To “not contend” is not a denial of action, but rather it is an attitude of mind that says, “I am completely related to this person/situation and have to deal with it as it is presented to me.” When we run in to difficult people or situations in our daily lives, we can maintain or regain control ourselves and the situation only if we accept the nature of our relationship to it: we are not separate from the people and situations that distress us.

Stephen Batchelor in his latest book, “After Buddhism” indeed labels the cessation of reactivity as the very definition of nirvana in his reformulation of the Four Noble Truths as the Fourfold Task. This cessation - this experience of nirvana - is the third step in the task and is the motivating factor in moving on to the fourth - following the eightfold path to make it not a momentary experience but the grounding state of our life.

This is actually very consistent with the actual working out of Zen - especially in Japan. Satori, or Enlightenment - was the experience of our relationship with the world around us in a non-reactive way. Whether it was seen to come in a flash or through steady work and practice it was not necessarily a state that one achieved once and for ever. It was not something that made an ontological change in a person. Dogen, for example, was certified in satori before he even began the journey to China that resulted in the foundation of Soto Zen - part of our own lineage. If satori were a one-time change to an Enlightened State as an ontological change he would not have been driven to find a new way of practice and a new philosophy that answered his questions with the current Buddhism in Japan. This view is also reflected in the Zen poem:

Before Enlightenment chop wood, carry water.

After Enlightenment chop wood, carry water.

Enlightenment - we usually use the term Realization in PB, but I actually prefer the term Satori since sometimes when you use a foreign term you don’t get bogged down in the existing understanding of English words - should be understood in our teachings to be the cessation of reactivity in our responses to the world around us. This may be a momentary experience - indeed it will almost certainly start that way - but it should be just the start of your journey, not the end. It might be compared to the first time you fell in love - real love. It might have knocked you off your feet but you came out not wanting to sit there as it was but to see it grow and become more powerful.

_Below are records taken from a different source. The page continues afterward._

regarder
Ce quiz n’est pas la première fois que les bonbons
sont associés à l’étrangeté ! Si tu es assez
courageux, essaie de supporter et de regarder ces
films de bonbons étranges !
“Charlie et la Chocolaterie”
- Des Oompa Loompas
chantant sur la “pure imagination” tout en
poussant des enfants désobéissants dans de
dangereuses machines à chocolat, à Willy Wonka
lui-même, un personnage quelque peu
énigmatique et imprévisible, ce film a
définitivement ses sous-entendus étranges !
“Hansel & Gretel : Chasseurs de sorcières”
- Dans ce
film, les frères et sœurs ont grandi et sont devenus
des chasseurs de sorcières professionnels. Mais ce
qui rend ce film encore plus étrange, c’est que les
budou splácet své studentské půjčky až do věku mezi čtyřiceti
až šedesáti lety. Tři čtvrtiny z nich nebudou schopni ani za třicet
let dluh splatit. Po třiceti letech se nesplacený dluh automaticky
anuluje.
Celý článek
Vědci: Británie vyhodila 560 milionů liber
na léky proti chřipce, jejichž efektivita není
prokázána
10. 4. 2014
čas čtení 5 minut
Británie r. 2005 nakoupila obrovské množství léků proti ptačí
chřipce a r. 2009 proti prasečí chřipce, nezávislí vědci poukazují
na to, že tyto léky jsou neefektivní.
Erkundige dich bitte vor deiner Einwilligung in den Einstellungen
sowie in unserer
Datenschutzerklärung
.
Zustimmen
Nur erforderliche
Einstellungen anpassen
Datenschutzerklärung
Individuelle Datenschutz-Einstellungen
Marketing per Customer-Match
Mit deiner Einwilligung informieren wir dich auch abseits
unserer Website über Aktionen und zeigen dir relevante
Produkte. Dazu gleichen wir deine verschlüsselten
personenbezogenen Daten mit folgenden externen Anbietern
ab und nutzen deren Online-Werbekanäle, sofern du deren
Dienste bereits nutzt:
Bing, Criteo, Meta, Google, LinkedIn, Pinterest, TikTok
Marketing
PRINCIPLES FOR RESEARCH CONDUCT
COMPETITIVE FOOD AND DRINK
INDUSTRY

It is, indeed sitting in satori that is the danger and the snare. We cannot cling to a satori moment but have to take the next step in the Fourfold Task and move on to committing ourselves to the Eightfold Path so that we work this enlightenment out in the world - as did the Buddha. To cling to our Enlightenment is to return to reactivity and so to lose our enlightenment. This is not some mystical riddle but simple truth. Satori does not exist without the world we live in. It is not a retreat or escape from the world but the true working out of our authentic relationship with the world.